This Is Pop
Les Boyz II Men, ça vous semble nul et gnan-gnan ? L’autotune, ça pue ? Vous vous êtes toujours demandé comment on est passé de ABBA à Britney Spears ? Le documentaire Netflix This Is Pop plonge au cœur de la musique populaire, à travers ses multiples dimensions et univers variés.
La plateforme de streaming Netflix est connue pour son vaste catalogue de films et de séries, mais également pour ses documentaires en tous genres : sur les animaux ( Notre Planète ), les tueurs en série ( Ted Bundy : autoportrait d’un tueur ), les stars interplanétaires ( Gaga : five foot two, Britney vs Spears ) , et, bien entendu, la musique. À côté de Hip Hop Evolution et Song Exploder , dans ma liste, il y avait This Is Pop . Une mini-série canadienne de 8 documentaires de 40 minutes dont la première saison est sortie cet été.
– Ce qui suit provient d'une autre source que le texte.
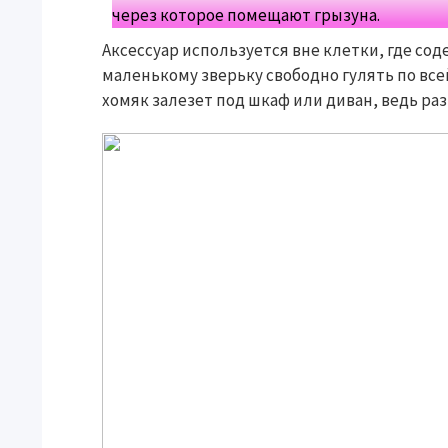
через которое помещают грызуна.
Аксессуар используется вне клетки, где со
маленькому зверьку свободно гулять по все
хомяк залезет под шкаф или диван, ведь раз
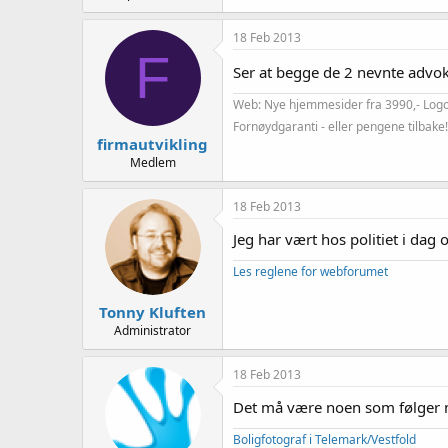
18 Feb 2013
F
Ser at begge de 2 nevnte advok
Web: Nye hjemmesider fra 3990,- Logo/V
Fornøydgaranti - eller pengene tilbake
firmautvikling
Medlem
18 Feb 2013
Jeg har vært hos politiet i dag
Les reglene for webforumet
Tonny Kluften
Administrator
18 Feb 2013
Det må være noen som følger m
Boligfotograf i Telemark/Vestfold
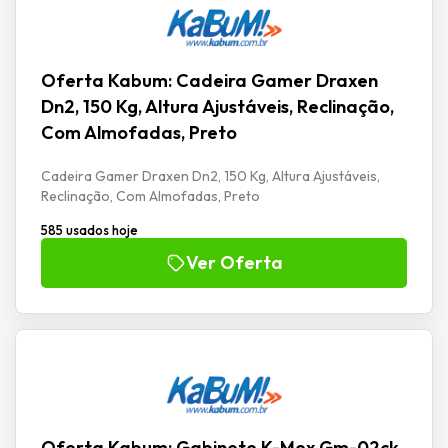
Oferta Kabum: Cadeira Gamer Draxen
Dn2, 150 Kg, Altura Ajustáveis, Reclinação,
Com Almofadas, Preto
Cadeira Gamer Draxen Dn2, 150 Kg, Altura Ajustáveis,
Reclinação, Com Almofadas, Preto
585 usados hoje
Ver Oferta
Oferta Kabum: Gabinete K-Mex Gm-02ck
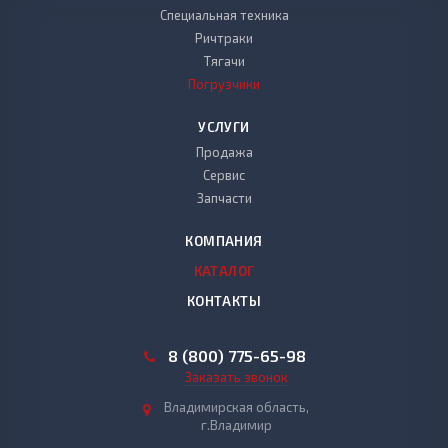
Специальная техника
Ричтраки
Тягачи
Погрузчики
УСЛУГИ
Продажа
Сервис
Запчасти
КОМПАНИЯ
КАТАЛОГ
КОНТАКТЫ
8 (800) 775-65-98
Заказать звонок
Владимирская область,
г.Владимир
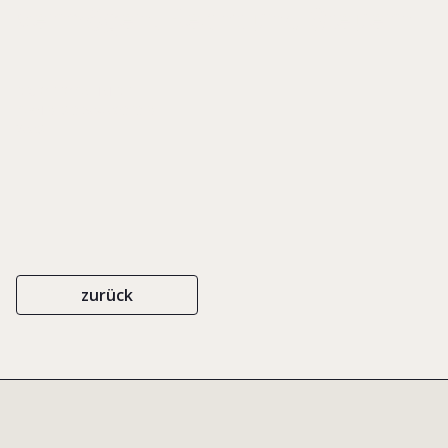
Vermögen. Recht und Steuern
DR. OTTO SCHMIDT
ISBN 978-3-504-06313-9
2008
zurück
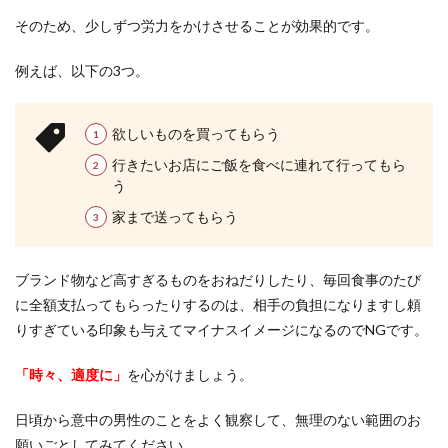
そのため、少しずつ労力をかけさせることが効果的です。
例えば、以下の3つ。
欲しいものを買ってもらう
行きたいお店にご飯を食べに連れて行ってもら
う
家まで送ってもらう
ブランド物など高すぎるものをおねだりしたり、毎回食事のたび
に全額支払ってもらったりするのは、相手の負担になりますし頼
りすぎている印象も与えてマイナスイメージになるのでNGです。
「時々、適度に」
を心がけましょう。
日頃から意中の男性のことをよく観察して、無理のない範囲のお
願いごとしてみてください。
Loin de se contenter d’une hagiographie des plus grands groupes ayant contribué à l’histoire de la musique populaire (et non juste la petite sœur du rock’n roll, décriée par les fanatiques en blouson de cuir), les différents réalisateurs du projet actualisent les thématiques proposées en suivant la source d’une inspiration jusqu’à sa réalisation concrète dans les musiques d’aujourd’hui.
Chaque épisode offre sa propre identité visuelle et auditive : la série regroupe différents narrateurs pour différents univers, que ce soit la campagne anglaise où l’on retrouve le bassiste de Blur, ou le New York des années 60 au pied du Brill Building. On suit aussi des artistes, chanteurs ou producteurs, comme Hozier, T-Pain ou des producteurs suédois comme E-Type ou Laleh. La scénographie change donc à chaque épisode : certains se concentrent sur un seul groupe, d’autres sur un seul lieu emblématique du genre. Les images d’archives se mélangent aux interviews plus contemporaines, et l’interview de témoins le plus souvent directs permet de vraiment bien cerner les différentes problématiques proposées.Il est évident qu’on ne peut pas traiter un sujet de fond en comble en 40 minutes, mais cela suffit pour attiser la curiosité et pousser à faire plus de recherches sur un thème, et à se permettre d’écouter des musiques qu’on aurait moins appréciées à leur juste valeur.
J’ai d’ailleurs bien l’impression que ce documentaire s’adresse aux « voraces culturels »1 de l’ère d’Internet, aux habitués de l’immédiateté et de la facilité. L’idée est ici de se poser des questions au lieu de juste consommer de la musique « facilement ». Comprendre les mécanismes de création, le contexte, aller plus loin que les stéréotypes qu’on peut avoir envers la musique commerciale, toutes ces idées replacent la musique pop(ulaire) dans un cadre plus structuré. Bien sûr, il y aura toujours des productions purement commerciales qui surfent sur la vague, mais savoir d’où l’on vient est nécessaire, d’une part pour les acteurs culturels qui peuvent mieux comprendre leur public, et d’autre part pour les consommateurs qui se questionnent sur leurs goûts.
J’en veux pour preuve l’épisode « À quoi peut servir une chanson », qui explore les différentes forces de la musique. La volonté de combattre le pouvoir en place mène à la création du hip hop américain, celle d’unir une société et de renforcer les liens interpersonnels est au cœur de la musique folk. Le blues baigne dans le devoir de mémoire des afro-américains envers leurs ancêtres opprimés, et le besoin d’être représenté, d’exister aux yeux de la classe dominante est central pour les communautés autochtones du Canada, par exemple. Il n’est pas nécessaire de dévoiler le reste des pouvoirs de la musique ici, mais cette courte présentation démontre que le contexte est un élément essentiel à l’émergence de nouvelles formes d’expression, qui seront toujours décriées quoi qu’il advienne (ayons une pensée pour l’auto-tune, un logiciel pas si inintéressant que ça, finalement).
Pointons tout de même du doigt la vision nord-américaine du documentaire, qui fait cependant preuve d’une certaine ouverture d’esprit puisqu’il nous fait voyager en Suède, au Royaume Uni, et un peu partout aux États-Unis. Certes, il appuie l’hégémonie de la langue anglaise dans la culture de masse ; mais est-ce si grave, au fond, d’avoir une langue véhiculaire en musique ? Cela permet d’approcher d’autres cultures facilement, de mieux se comprendre en tant qu’êtres humains et surtout de constater que ce sont les mêmes forces qui nous animent, malgré des contextes différents. Cela dit, il serait intéressant que Netflix produise un documentaire sur des musiques d’autres pays et d’autres cultures (il existe déjà des documentaires sur la K-Pop), dans le même genre que This Is Pop , histoire d’aller encore plus loin dans le partage et la compréhension de la culture de l’autre.